|Associate Chief Justice Lori Douglas. (QMI Agency files)
WINNIPEG -- Justice Lori Douglas is guilty of nothing more than indulging her husband’s “strange tastes,” a judicial inquiry was told Tuesday.
Douglas -- who is fighting possible removal from the bench -- should not be punished for the misdeeds of her lawyer husband Jack King or accuser Alex Chapman, her lawyer Sheila Block told the inquiry panel in an opening address.
“To say the public interest means you fire the exploited woman -- the one betrayed and abused at the hands of unscrupulous men -- cannot be right,” Block said. “It’s not the victim who is a disgrace -- it’s a system of justice that could further harm the victim that is a disgrace.”
Douglas had no idea King posted naked pictures of her on the Internet or that he used the same pictures in 2003 to try and lure client Alex Chapman into having sex with her, Block said.
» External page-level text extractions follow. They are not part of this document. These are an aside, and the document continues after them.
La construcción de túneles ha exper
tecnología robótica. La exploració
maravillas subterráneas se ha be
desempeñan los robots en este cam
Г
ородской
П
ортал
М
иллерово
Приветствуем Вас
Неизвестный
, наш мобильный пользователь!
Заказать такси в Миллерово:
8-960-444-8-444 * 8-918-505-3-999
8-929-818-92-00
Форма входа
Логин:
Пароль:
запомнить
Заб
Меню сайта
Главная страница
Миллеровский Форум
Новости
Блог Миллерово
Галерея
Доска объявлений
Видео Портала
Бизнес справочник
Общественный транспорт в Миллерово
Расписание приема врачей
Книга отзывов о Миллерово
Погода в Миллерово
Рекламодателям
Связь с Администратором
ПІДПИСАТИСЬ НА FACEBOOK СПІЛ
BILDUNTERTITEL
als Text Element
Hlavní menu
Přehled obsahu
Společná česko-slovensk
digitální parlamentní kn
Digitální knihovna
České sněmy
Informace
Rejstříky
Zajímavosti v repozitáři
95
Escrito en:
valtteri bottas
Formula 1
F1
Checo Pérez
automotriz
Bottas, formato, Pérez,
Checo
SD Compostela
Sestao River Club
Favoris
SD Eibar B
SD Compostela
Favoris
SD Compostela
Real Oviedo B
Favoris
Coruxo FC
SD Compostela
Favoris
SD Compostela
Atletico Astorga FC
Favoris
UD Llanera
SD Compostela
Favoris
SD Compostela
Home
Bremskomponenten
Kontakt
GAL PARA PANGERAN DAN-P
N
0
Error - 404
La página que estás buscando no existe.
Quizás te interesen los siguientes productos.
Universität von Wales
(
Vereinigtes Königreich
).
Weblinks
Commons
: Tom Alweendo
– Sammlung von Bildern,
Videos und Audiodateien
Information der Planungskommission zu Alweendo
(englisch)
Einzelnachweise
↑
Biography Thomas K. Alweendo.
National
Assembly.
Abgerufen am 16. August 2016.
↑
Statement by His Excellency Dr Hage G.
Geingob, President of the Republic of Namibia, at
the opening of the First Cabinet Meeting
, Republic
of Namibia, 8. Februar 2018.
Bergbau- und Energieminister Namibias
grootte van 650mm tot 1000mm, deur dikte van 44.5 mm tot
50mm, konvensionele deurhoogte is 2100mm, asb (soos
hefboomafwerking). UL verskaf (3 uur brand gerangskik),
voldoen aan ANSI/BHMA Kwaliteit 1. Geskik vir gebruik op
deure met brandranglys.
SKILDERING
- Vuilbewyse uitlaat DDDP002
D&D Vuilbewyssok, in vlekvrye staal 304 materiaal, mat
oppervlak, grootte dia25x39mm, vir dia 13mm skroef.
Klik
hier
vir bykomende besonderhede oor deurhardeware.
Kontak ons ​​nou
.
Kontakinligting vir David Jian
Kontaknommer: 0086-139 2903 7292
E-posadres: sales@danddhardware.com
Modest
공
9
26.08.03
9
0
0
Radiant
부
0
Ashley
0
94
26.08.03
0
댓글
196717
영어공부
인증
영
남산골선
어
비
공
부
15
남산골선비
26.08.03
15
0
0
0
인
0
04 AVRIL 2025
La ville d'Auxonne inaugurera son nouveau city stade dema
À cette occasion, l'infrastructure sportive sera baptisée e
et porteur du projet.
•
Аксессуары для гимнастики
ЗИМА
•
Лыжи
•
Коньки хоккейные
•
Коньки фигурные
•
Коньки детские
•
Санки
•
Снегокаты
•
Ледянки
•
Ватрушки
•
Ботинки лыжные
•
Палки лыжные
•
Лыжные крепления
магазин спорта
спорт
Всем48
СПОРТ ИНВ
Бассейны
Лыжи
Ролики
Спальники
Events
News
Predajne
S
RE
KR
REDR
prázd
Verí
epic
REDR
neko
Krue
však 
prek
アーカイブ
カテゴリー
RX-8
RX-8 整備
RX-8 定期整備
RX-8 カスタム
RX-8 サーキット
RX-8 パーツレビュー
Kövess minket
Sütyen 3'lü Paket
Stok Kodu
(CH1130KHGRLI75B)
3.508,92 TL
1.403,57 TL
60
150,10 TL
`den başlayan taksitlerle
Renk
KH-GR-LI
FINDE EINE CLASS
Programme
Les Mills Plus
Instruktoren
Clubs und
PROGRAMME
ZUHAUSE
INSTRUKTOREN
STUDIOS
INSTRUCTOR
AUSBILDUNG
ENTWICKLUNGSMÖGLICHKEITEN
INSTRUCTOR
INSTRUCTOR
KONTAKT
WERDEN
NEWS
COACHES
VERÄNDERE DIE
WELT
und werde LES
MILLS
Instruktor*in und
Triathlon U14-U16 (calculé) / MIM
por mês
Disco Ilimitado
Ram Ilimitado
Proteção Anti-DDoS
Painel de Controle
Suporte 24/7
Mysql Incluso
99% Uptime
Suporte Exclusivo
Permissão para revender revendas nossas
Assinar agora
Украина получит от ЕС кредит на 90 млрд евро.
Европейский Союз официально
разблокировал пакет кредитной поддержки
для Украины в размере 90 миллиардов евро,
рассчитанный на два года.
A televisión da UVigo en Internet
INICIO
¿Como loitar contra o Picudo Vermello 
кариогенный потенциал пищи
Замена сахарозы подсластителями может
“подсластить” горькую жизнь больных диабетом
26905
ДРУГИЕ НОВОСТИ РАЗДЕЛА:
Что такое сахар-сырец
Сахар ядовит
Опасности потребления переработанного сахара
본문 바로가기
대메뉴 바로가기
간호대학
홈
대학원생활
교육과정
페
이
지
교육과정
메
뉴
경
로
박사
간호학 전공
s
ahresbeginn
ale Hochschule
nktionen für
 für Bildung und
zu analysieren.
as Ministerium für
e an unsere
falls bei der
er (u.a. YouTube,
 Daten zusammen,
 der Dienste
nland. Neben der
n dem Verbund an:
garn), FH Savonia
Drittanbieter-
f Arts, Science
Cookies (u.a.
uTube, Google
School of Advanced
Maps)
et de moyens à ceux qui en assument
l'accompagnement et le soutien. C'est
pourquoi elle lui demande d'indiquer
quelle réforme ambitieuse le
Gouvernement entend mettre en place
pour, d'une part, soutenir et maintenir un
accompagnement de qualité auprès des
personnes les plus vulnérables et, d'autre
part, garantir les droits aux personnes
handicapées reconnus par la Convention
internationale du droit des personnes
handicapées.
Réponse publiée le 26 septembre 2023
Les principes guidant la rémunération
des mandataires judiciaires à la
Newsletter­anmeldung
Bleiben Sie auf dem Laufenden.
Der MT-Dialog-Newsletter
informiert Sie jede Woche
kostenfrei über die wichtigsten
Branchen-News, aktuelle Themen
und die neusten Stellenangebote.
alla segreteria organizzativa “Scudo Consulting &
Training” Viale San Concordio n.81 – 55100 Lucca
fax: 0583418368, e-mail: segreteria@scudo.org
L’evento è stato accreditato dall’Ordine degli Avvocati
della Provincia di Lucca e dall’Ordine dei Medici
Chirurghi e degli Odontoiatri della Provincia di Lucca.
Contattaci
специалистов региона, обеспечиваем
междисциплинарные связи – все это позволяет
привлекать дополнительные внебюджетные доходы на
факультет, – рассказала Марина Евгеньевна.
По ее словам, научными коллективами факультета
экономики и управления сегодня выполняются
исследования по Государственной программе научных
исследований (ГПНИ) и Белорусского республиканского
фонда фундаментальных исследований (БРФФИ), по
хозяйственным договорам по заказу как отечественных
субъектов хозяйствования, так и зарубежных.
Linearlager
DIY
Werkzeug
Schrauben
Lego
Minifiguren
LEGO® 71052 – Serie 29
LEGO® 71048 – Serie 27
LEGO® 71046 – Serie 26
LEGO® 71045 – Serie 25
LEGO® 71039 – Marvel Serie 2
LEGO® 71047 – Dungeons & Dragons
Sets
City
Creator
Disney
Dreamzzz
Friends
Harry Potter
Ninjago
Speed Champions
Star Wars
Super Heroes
Douglas “had no interest in extra-marital encounters (and) certainly had no interest in her husband’s client,” Block said.
Chapman, whose complaint prompted the inquiry, claims Douglas fully participated in King’s plan and flirted with Chapman after meeting him for drinks at a Winnipeg bar.
Douglas is accused of failing to mention the pictures when she applied to become a judge in December 2004. She answered no when asked if there was anything in her past that would reflect badly on her or the judiciary.
Block said existence of the pictures was common knowledge in the legal community and Douglas knew she had done nothing wrong.
“She was not defined by her husband’s wrongdoing,” Block said. “Her conduct was not at issue.”
Among the issues the inquiry is to consider is whether the existence and knowledge of the online photos has made it impossible for Douglas to carry out her duties as a judge.
Block said firing Douglas would be the same as firing a rape victim whose assault had been videotaped and “set loose” on the Internet.
“If the video resurfaced, would the system of justice ever say she had to be removed from the bench?” Block asked.
“To say yes to that question ... is the antithesis of the public interest, it is the antithesis of what the administration of justice stands for.”
Inquiry counsel Guy Pratte promised to remain impartial and “retain a completely open mind” until all the evidence is in.
“This process has not been, is not, and will not become. .. either a witch hunt or a white wash,” Pratte said. “It will be rigorously thorough but scrupulously fair.”